A esto se suma un elemento particularmente sensible: la distribución desigual de los efectos de la inmigración. Son los barrios obreros los que experimentan con mayor intensidad la presión sobre la vivienda, la escuela o los servicios sociales, así como los conflictos de convivencia cuando estos aparecen. Ignorar esta realidad, o descalificar sistemáticamente a quienes la exponen, no solo es injusto para quienes la viven, sino que alimenta una brecha política que otros actores están dispuestos a explotar.
Por no mencionar la hipocresía política de abogar por la inmigración en los discursos, pero permitir que sea instrumentalizada como elemento de presión por terceros países.
El resultado de esta doble ceguera es un debate público que no solo simplifica, sino que también bloquea. Bloquea la posibilidad de reconocer que pueden coexistir principios legítimos –la defensa de la dignidad de las personas migrantes y la necesidad de gestionar ordenadamente los flujos– y bloquea la propuesta de políticas que respondan a esa complejidad.
La parálisis de un debate que impide políticas eficaces y sostenidas
De ahí que la cuestión de fondo no sea tanto elegir entre posicionarse entre apertura o cierre, entre acogida o control, sino redefinir los términos mismos del debate. Un enfoque basado en datos exige asumir realidades incómodas: que la inmigración puede traer beneficios o constituir un deber de acogida, pero que genera tensiones cuando no se gestiona bien; que las políticas improvisadas tienen efectos acumulativos; que la integración no es automática ni gratuita; que la multiculturalidad no es un bien en sí mismo.

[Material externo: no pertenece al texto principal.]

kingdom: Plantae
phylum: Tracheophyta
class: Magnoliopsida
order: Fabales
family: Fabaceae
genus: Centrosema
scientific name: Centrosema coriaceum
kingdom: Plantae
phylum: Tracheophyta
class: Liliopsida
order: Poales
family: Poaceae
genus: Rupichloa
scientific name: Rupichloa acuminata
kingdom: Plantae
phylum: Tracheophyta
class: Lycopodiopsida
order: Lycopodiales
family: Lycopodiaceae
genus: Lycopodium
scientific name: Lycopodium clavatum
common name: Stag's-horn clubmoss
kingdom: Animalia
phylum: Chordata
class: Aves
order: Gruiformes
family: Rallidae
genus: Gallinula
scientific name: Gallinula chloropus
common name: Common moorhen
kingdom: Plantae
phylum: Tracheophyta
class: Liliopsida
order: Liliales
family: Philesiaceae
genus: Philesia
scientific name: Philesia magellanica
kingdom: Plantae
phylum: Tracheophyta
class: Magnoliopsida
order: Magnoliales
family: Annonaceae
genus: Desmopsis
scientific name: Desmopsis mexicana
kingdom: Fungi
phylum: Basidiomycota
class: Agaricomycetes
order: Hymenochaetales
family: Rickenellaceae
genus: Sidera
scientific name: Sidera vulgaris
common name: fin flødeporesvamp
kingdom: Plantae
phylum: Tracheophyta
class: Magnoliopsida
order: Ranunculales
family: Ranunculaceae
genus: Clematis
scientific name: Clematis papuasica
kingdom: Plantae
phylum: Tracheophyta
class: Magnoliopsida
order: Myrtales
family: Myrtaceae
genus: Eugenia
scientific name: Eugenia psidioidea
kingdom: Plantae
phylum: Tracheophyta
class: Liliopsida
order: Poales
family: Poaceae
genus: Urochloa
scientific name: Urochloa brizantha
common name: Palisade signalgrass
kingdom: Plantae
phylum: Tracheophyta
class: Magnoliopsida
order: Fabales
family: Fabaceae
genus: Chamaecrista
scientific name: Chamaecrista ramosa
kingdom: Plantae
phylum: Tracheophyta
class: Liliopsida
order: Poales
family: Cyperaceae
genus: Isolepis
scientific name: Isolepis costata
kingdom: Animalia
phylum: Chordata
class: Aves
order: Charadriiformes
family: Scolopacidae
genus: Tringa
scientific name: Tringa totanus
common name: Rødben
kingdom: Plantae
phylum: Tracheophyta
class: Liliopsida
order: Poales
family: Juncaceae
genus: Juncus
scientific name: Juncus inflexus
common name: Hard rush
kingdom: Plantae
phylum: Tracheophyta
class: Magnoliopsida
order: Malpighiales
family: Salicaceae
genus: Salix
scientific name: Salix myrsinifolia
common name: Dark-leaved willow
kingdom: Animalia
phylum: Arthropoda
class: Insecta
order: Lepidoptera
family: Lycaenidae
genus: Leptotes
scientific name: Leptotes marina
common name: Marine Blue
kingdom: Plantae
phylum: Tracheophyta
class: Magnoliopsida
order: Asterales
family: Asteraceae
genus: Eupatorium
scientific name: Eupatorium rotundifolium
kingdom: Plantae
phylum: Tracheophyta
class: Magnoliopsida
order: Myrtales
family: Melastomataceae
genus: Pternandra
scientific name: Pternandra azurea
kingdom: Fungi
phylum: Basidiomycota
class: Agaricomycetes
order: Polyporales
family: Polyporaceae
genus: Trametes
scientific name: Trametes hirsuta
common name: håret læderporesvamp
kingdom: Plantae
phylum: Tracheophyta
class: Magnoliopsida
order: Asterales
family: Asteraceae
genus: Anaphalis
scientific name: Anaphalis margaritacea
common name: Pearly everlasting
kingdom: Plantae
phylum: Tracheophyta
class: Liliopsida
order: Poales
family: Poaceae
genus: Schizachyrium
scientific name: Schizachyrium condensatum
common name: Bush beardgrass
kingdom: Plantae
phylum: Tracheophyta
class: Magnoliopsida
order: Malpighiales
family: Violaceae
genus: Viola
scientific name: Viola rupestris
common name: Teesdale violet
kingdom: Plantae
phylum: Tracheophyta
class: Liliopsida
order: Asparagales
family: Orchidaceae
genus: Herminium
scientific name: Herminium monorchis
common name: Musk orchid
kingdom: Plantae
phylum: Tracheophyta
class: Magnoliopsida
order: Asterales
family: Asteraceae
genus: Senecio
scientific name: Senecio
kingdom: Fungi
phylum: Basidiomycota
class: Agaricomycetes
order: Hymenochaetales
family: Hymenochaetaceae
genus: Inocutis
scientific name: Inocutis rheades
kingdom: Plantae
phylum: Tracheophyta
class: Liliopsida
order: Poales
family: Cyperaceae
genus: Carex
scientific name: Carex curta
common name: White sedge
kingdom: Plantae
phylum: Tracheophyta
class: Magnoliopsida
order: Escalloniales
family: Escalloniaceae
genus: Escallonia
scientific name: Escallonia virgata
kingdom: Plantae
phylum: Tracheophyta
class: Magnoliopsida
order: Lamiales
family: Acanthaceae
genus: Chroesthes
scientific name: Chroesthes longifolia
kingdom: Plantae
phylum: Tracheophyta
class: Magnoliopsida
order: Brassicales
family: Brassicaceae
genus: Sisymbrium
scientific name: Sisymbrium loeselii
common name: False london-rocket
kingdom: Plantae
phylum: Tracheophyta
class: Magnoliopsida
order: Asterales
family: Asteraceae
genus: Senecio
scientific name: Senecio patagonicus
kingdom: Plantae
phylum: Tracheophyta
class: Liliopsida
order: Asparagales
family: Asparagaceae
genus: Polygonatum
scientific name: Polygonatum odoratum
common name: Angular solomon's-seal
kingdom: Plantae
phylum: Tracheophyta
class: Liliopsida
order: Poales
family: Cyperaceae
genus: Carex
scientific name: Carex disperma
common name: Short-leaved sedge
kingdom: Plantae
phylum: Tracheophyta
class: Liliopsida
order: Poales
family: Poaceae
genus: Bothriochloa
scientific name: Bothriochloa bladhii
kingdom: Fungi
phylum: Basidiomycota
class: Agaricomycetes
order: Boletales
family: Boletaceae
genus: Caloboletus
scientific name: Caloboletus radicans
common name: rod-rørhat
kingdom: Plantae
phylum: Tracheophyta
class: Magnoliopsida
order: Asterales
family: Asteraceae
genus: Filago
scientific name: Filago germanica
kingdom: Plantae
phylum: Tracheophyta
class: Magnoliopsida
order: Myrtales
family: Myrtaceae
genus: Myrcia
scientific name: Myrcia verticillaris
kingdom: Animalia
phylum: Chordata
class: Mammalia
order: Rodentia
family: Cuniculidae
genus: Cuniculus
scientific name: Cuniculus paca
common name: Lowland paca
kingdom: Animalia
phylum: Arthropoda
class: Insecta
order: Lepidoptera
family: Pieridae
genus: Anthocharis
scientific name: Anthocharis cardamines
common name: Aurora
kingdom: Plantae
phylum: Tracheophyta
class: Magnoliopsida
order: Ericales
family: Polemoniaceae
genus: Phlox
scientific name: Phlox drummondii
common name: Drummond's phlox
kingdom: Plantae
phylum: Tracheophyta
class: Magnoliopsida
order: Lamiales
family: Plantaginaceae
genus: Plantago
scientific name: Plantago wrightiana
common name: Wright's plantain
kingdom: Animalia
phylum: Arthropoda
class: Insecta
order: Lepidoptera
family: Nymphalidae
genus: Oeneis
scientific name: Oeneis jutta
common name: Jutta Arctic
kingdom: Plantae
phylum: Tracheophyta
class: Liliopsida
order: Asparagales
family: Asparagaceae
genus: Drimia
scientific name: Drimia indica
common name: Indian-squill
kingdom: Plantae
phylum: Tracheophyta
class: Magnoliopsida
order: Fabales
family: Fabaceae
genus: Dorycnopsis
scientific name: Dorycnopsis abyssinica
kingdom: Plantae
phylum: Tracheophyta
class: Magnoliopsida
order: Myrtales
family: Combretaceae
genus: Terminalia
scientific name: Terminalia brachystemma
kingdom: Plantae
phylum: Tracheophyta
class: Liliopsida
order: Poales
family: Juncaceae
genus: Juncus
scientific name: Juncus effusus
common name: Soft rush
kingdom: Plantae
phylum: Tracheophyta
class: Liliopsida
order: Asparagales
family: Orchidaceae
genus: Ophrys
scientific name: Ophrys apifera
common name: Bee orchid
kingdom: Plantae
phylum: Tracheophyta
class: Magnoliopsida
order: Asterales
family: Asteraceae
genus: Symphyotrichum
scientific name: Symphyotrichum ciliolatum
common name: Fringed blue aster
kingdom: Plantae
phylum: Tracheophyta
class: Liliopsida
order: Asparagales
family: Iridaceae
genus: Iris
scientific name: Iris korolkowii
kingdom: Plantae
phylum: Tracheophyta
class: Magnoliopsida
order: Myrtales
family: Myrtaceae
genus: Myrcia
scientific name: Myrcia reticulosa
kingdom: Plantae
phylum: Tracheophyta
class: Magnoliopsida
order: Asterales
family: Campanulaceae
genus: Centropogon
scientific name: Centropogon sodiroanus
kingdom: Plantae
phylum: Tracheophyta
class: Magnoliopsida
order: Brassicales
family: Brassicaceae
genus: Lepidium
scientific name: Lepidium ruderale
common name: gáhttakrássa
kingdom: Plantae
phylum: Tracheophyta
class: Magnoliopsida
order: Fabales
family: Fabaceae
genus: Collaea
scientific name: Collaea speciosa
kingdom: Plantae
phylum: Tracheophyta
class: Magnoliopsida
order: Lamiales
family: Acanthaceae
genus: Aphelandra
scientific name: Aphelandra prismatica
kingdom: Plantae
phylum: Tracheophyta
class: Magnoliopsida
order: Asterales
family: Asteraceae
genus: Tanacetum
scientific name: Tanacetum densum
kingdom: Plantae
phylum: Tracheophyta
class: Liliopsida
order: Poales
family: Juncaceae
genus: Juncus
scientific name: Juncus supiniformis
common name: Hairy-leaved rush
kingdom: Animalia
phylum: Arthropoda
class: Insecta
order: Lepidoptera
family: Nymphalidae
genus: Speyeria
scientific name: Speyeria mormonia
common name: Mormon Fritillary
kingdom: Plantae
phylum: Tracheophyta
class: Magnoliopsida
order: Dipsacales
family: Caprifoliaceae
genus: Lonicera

Esto implica también desplazar el foco desde las respuestas reactivas hacia las estrategias de medio y largo plazo: sistemas de acceso legal y ordenado, mecanismos eficaces de inserción laboral, políticas de vivienda que eviten la concentración excesiva, refuerzo de los servicios públicos en zonas de alta presión y una administración capaz de gestionar con agilidad procesos complejos. Nada de esto encaja bien en los marcos simplificados que dominan la conversación.
En este contexto, humanizar el debate no significa edulcorarlo, sino hacerlo más exigente. Significa admitir que proteger a los inmigrantes pasa también por evitar su explotación laboral, por no condenarlos a la irregularidad crónica y por no utilizarlos como argumento en batallas ideológicas. Significa, igualmente, reconocer que la cohesión social es un bien frágil que requiere atención constante y políticas deliberadas.
Quizá el verdadero desafío sea construir un espacio público donde estas afirmaciones no resulten contradictorias. Donde se pueda decir, al mismo tiempo, que la regularización puede ser necesaria y que no basta; que hay problemas de convivencia y que no definen a toda una población; que las fronteras existen y que su gestión no agota la política migratoria.
Solo desde ahí será posible salir del péndulo entre el buenismo y la deshumanización. Y solo así podrá empezar a tomar forma un modelo migratorio que no falle –como ocurre ahora– precisamente a quienes más dependen de su buen funcionamiento.